Collected data:
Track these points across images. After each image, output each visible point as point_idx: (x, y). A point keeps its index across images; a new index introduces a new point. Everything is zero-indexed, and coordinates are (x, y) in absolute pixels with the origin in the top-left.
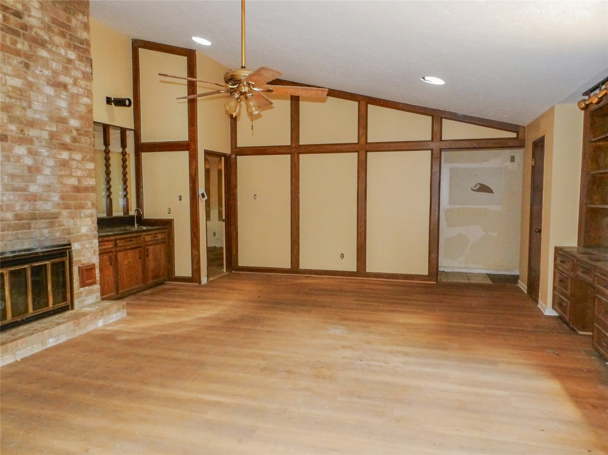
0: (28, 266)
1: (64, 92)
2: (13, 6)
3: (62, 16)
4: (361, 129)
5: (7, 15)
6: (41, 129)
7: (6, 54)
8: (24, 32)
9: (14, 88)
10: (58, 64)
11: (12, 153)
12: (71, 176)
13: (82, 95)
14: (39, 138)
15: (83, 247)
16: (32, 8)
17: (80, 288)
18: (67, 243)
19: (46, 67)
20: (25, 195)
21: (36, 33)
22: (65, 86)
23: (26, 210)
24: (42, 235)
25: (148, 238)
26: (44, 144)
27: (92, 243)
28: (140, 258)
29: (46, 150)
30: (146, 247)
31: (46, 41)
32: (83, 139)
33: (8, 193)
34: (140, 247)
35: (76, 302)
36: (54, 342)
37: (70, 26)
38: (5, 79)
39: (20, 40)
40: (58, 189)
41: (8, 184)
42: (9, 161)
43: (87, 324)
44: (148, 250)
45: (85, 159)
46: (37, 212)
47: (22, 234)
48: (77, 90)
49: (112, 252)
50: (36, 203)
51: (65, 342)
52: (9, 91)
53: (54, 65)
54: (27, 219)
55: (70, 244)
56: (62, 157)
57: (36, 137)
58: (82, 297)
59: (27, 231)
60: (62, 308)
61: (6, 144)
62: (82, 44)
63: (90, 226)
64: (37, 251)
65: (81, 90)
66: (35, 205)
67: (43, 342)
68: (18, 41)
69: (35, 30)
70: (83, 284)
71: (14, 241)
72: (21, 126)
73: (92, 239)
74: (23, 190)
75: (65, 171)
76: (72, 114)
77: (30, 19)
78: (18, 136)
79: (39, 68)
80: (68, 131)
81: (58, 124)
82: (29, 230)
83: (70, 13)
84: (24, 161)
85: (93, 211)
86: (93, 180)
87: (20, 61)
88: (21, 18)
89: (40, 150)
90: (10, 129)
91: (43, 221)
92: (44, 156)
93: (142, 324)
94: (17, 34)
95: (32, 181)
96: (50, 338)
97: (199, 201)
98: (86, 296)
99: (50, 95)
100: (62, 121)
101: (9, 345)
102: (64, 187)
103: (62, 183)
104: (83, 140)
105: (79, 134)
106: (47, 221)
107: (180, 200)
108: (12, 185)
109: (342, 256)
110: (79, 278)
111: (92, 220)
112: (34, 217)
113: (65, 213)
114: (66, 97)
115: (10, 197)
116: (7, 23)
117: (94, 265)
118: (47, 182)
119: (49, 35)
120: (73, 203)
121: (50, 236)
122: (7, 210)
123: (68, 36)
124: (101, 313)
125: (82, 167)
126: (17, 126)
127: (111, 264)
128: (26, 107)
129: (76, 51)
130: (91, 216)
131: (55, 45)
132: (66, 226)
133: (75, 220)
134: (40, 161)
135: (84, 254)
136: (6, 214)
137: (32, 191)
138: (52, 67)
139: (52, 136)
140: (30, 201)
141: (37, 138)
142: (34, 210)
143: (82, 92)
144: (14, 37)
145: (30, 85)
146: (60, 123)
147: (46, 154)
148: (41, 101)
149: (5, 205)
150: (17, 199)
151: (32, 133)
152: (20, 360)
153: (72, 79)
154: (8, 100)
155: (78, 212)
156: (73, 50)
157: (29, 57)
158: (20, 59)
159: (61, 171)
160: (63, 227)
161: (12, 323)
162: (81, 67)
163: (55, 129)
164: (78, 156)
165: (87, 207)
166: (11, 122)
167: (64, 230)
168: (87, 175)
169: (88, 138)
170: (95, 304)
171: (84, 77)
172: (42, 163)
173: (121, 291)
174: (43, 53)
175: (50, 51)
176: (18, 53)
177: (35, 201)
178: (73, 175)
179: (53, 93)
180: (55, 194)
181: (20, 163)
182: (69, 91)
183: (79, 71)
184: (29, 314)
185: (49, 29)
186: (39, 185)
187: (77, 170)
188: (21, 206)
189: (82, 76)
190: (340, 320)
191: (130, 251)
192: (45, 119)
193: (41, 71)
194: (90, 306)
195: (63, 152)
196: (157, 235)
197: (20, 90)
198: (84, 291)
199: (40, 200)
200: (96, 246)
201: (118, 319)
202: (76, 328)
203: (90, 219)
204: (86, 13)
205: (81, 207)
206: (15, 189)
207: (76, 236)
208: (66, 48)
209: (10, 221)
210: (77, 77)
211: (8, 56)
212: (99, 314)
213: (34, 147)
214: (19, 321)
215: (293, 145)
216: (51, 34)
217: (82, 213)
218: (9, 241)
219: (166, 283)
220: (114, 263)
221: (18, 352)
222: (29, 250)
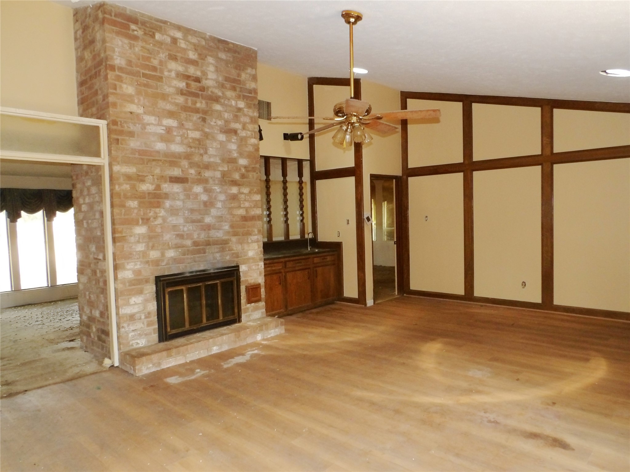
0: (202, 284)
1: (234, 137)
2: (193, 74)
3: (234, 73)
4: (544, 138)
5: (190, 82)
6: (215, 170)
7: (188, 113)
8: (202, 92)
9: (194, 139)
10: (229, 114)
11: (191, 192)
12: (239, 207)
13: (249, 137)
14: (213, 178)
15: (250, 268)
16: (209, 73)
17: (247, 304)
18: (236, 265)
19: (220, 118)
20: (201, 225)
21: (212, 92)
22: (235, 132)
23: (202, 238)
24: (215, 258)
25: (316, 260)
26: (217, 182)
27: (258, 265)
28: (309, 278)
29: (218, 187)
30: (315, 269)
31: (220, 97)
32: (251, 174)
33: (188, 225)
34: (309, 268)
35: (244, 317)
36: (217, 349)
37: (240, 80)
38: (187, 133)
39: (199, 100)
40: (228, 219)
41: (188, 218)
42: (189, 198)
43: (247, 337)
44: (316, 271)
45: (252, 192)
46: (211, 239)
47: (198, 257)
48: (245, 133)
49: (280, 272)
50: (210, 232)
51: (226, 351)
52: (190, 142)
53: (226, 115)
54: (202, 246)
55: (238, 266)
56: (232, 192)
57: (210, 177)
58: (249, 312)
59: (202, 255)
60: (231, 321)
61: (186, 185)
62: (251, 93)
63: (257, 251)
64: (209, 272)
65: (249, 132)
66: (209, 234)
67: (209, 349)
68: (198, 101)
69: (210, 90)
70: (249, 301)
71: (192, 264)
72: (199, 169)
73: (258, 262)
74: (199, 221)
75: (234, 203)
76: (241, 155)
77: (207, 82)
78: (196, 177)
79: (214, 120)
80: (238, 169)
81: (229, 164)
82: (204, 255)
83: (240, 70)
84: (200, 198)
85: (259, 237)
86: (259, 210)
87: (198, 117)
88: (200, 82)
89: (214, 188)
90: (191, 173)
91: (216, 246)
92: (217, 192)
93: (293, 342)
94: (196, 95)
95: (207, 213)
96: (215, 346)
97: (364, 224)
98: (252, 311)
99: (222, 141)
100: (233, 161)
101: (181, 348)
102: (233, 217)
103: (231, 214)
104: (250, 176)
105: (248, 171)
106: (218, 246)
107: (348, 223)
108: (191, 218)
109: (524, 284)
110: (246, 295)
111: (258, 245)
112: (208, 243)
113: (234, 239)
114: (236, 141)
115: (189, 228)
116: (189, 89)
117: (260, 284)
118: (219, 214)
119: (222, 91)
120: (241, 230)
121: (221, 260)
122: (187, 239)
123: (238, 89)
124: (261, 328)
125: (250, 199)
126: (196, 169)
127: (280, 284)
128: (203, 153)
129: (245, 100)
130: (257, 241)
131: (227, 99)
132: (235, 250)
133: (243, 245)
134: (214, 196)
135: (251, 275)
136: (186, 241)
137: (207, 222)
138: (224, 117)
139: (224, 175)
140: (205, 230)
141: (212, 178)
142: (209, 238)
143: (250, 135)
144: (194, 99)
145: (206, 135)
146: (230, 163)
147: (218, 190)
148: (215, 147)
149: (185, 234)
150: (195, 229)
151: (207, 174)
152: (189, 362)
153: (241, 125)
154: (189, 150)
155: (246, 239)
156: (242, 100)
157: (205, 112)
158: (199, 115)
159: (231, 203)
160: (233, 252)
161: (189, 330)
162: (249, 113)
163: (226, 169)
164: (246, 190)
165: (254, 233)
166: (191, 167)
167: (233, 254)
168: (254, 206)
169: (255, 173)
170: (259, 319)
171: (252, 121)
172: (215, 198)
173: (290, 308)
174: (218, 107)
175: (222, 105)
176: (197, 111)
177: (209, 230)
178: (241, 206)
179: (225, 139)
180: (226, 223)
181: (198, 199)
182: (239, 135)
183: (247, 117)
184: (203, 323)
185: (222, 86)
186: (212, 217)
187: (244, 202)
188: (198, 234)
189: (250, 121)
190: (491, 360)
191: (298, 272)
192: (219, 161)
193: (215, 122)
194: (254, 320)
195: (232, 187)
196: (326, 257)
197: (199, 140)
198: (250, 307)
199: (213, 229)
200: (262, 268)
201: (276, 334)
202: (237, 339)
203: (256, 244)
204: (254, 67)
205: (249, 234)
206: (193, 221)
207: (244, 259)
208: (236, 100)
209: (189, 247)
210: (245, 122)
211: (189, 114)
212: (258, 329)
213: (208, 186)
214: (195, 329)
215: (467, 162)
216: (223, 90)
217: (249, 239)
218: (189, 263)
219: (336, 303)
220: (284, 283)
221: (188, 355)
222: (204, 271)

• [THE PROBLEM]
Copy out the listing above from its first line down to the line containing "61: (6, 144)", including that line, and leave the pictures out.

• [ANSWER SECTION]
Track these points across images. After each image, output each visible point as point_idx: (x, y). A point keeps its index across images; a new index introduces a new point. Everything is zero-indexed, and coordinates are (x, y) in absolute pixels with the origin in the top-left.
0: (28, 266)
1: (64, 92)
2: (13, 6)
3: (62, 16)
4: (361, 129)
5: (7, 15)
6: (41, 129)
7: (6, 54)
8: (24, 32)
9: (14, 88)
10: (58, 64)
11: (12, 153)
12: (71, 176)
13: (82, 95)
14: (39, 138)
15: (83, 247)
16: (32, 8)
17: (80, 288)
18: (67, 243)
19: (46, 67)
20: (25, 195)
21: (36, 33)
22: (65, 86)
23: (26, 210)
24: (42, 235)
25: (148, 238)
26: (44, 144)
27: (92, 243)
28: (140, 258)
29: (46, 150)
30: (146, 247)
31: (46, 41)
32: (83, 139)
33: (8, 193)
34: (140, 247)
35: (76, 302)
36: (54, 342)
37: (70, 26)
38: (5, 79)
39: (20, 40)
40: (58, 189)
41: (8, 184)
42: (9, 161)
43: (87, 324)
44: (148, 250)
45: (85, 159)
46: (37, 212)
47: (22, 234)
48: (77, 90)
49: (112, 252)
50: (36, 203)
51: (65, 342)
52: (9, 91)
53: (54, 65)
54: (27, 219)
55: (70, 244)
56: (62, 157)
57: (36, 137)
58: (82, 297)
59: (27, 231)
60: (62, 308)
61: (6, 144)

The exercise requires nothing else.